**TEXT TO READ**
· · · · · · ·
I have been testing some code lately trying to understand javascript a little bit better. Then I came across the call() function wich I can't get to understand well.
I have the following code:
function hi(){
console.log("hi");
}
var bye = function(param, param2){
console.log(param);
console.log(param2);
console.log("bye");
}
If I call bye.call(hi(), 1, 2), I get hi 1 2 undefined
And if I call bye.cal(1,2), I get 2 undefined bye undefined
for which I understand the call() function first parameter has to be a function, followed by the amount of parameter my bye function accepts. But where is the last undefined coming from?
This first parameter doesn't have to be a function. The first parameter is the object to which the "this" variable is set to in the context of the function call.
var bye = function(param, param2){
console.log(param);
console.log(param2);
console.log("bye");
console.log(this.x)
}
t = {'x': 1};
bye.call(t, 1, 2);
And the console should show: 1, 2, "bye" and 1.
The undefined is the return value of your function.
In your first call:
bye.call(hi(), 1, 2)
· · · · · · ·
**INFORMATION PROVIDED**

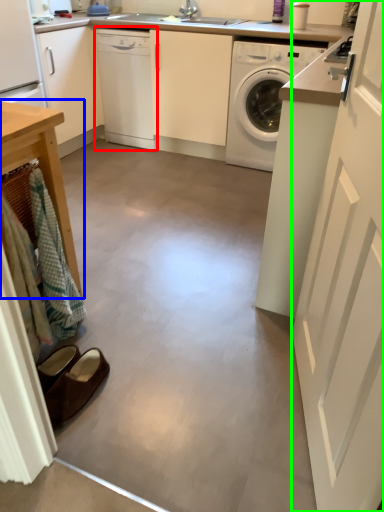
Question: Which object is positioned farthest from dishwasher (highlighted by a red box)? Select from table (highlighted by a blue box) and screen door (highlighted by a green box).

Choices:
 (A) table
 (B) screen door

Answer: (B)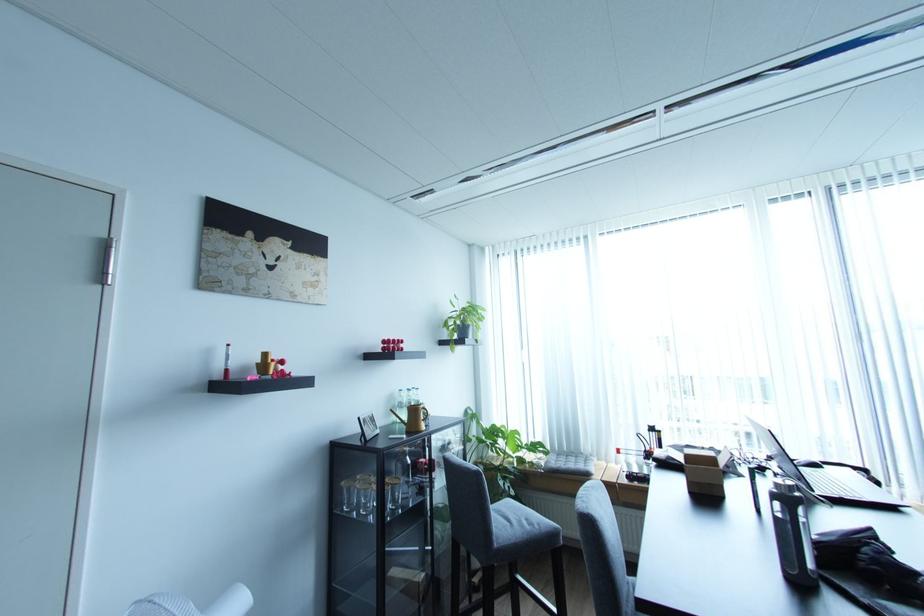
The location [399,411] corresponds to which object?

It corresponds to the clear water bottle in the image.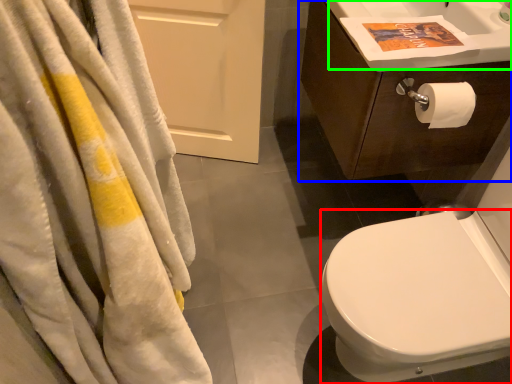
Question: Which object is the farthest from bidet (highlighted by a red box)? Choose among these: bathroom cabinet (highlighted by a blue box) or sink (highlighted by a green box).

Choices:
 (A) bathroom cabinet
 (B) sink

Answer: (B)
· · · · · · ·
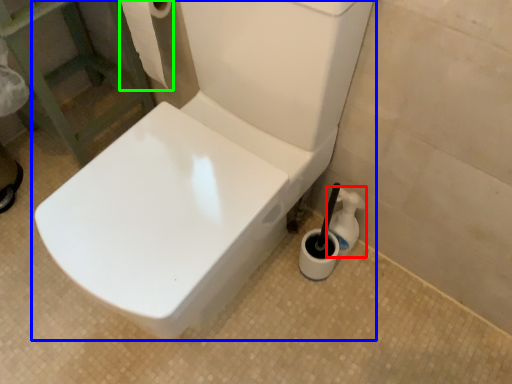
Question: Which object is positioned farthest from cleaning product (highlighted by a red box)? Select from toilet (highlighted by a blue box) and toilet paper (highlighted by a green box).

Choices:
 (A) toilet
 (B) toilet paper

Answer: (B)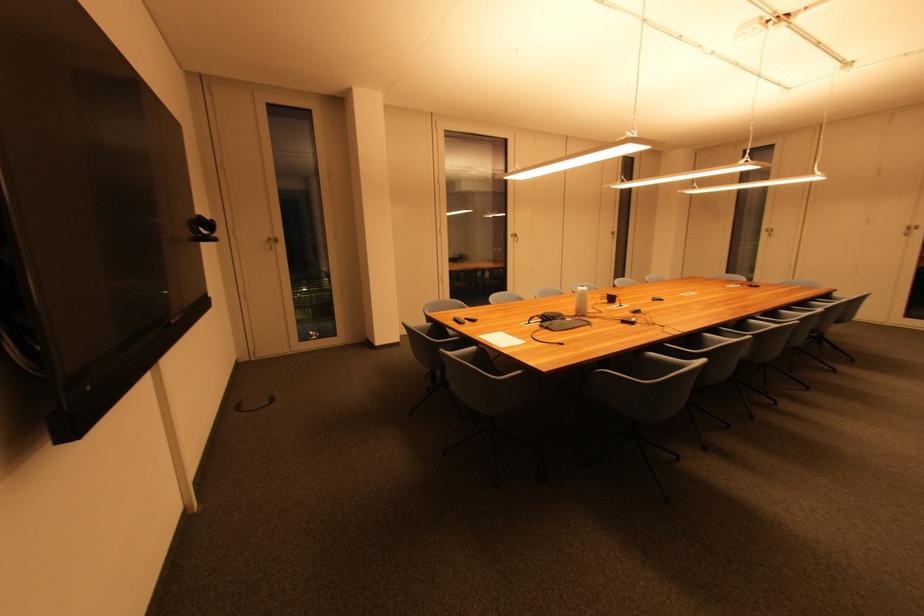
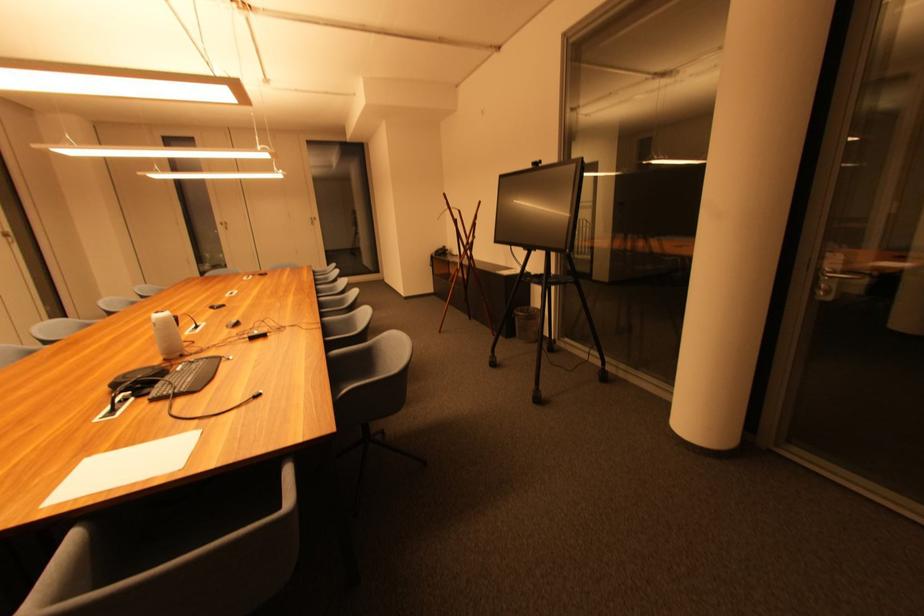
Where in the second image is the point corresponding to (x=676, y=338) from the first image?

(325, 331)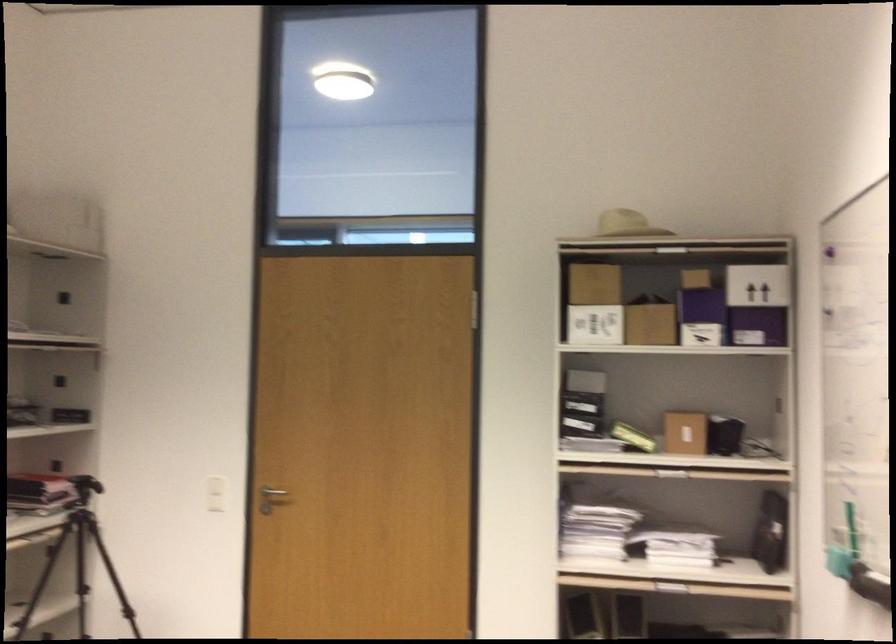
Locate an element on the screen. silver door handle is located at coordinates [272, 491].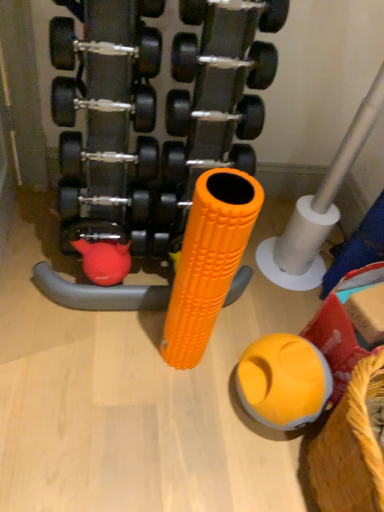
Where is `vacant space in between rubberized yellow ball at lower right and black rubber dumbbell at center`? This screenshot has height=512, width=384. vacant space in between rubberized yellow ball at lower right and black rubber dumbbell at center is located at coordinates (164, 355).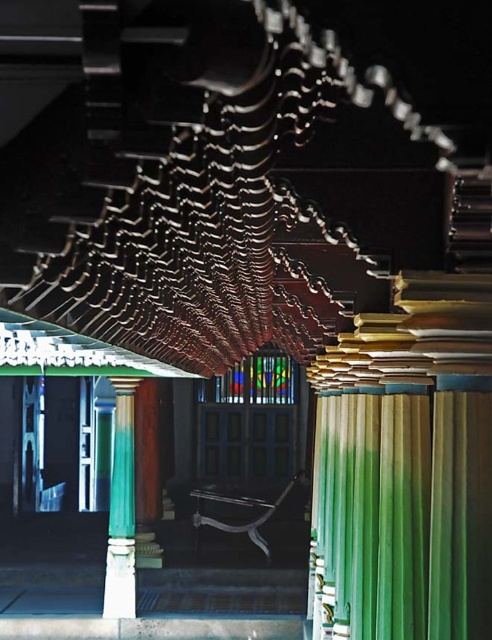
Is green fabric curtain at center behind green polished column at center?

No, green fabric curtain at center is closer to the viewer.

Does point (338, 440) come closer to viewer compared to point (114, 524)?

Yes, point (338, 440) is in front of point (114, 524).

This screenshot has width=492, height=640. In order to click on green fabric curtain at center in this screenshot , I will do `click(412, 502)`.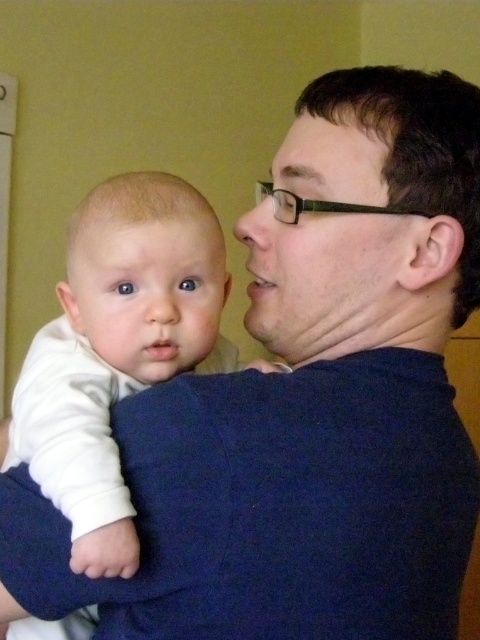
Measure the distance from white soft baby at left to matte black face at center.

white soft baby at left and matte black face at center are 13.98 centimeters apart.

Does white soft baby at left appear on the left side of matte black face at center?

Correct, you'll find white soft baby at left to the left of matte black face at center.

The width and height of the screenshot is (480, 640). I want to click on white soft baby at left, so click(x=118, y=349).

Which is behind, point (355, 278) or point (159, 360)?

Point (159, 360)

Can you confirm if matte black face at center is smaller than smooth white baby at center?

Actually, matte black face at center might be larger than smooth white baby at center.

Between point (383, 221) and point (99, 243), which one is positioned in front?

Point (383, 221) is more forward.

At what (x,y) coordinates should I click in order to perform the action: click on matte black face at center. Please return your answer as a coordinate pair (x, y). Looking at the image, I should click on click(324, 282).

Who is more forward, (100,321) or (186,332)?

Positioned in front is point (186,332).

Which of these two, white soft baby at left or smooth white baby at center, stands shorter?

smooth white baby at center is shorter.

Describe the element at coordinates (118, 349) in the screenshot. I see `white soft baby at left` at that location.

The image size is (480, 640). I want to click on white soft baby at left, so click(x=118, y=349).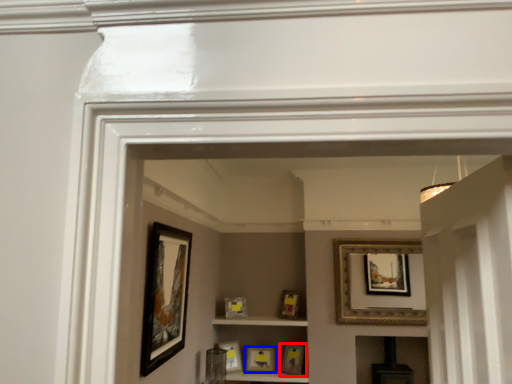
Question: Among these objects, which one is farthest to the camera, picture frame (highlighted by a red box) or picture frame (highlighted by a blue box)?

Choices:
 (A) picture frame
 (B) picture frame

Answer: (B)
· · · · · · ·
Can you continue the forum thread above about JavaScript's call() function, starting right after its last line?

You're calling hi() (so it prints 'hi'), the return value is not used, and 1 and 2 are the parameters to bye.
In your second call:
bye.cal(1,2)
1 is assigned to this. 2 is param, and param2 is undefined.
You are getting the undefined because you function does not return anything, it only prints output to the screen. So, your code could be like this:
var obj = {foo: "hi"};
var bye = function(param, param2){
console.log(this.foo);
console.log(param);
console.log(param2);
}
bye.call(obj, 1, 2) // "hi", 1, 2
You can read here at MDN for more info on .call().
fn.call() allows you to set the value that this will have when the function is called. That value of this must be the first argument to fn.call().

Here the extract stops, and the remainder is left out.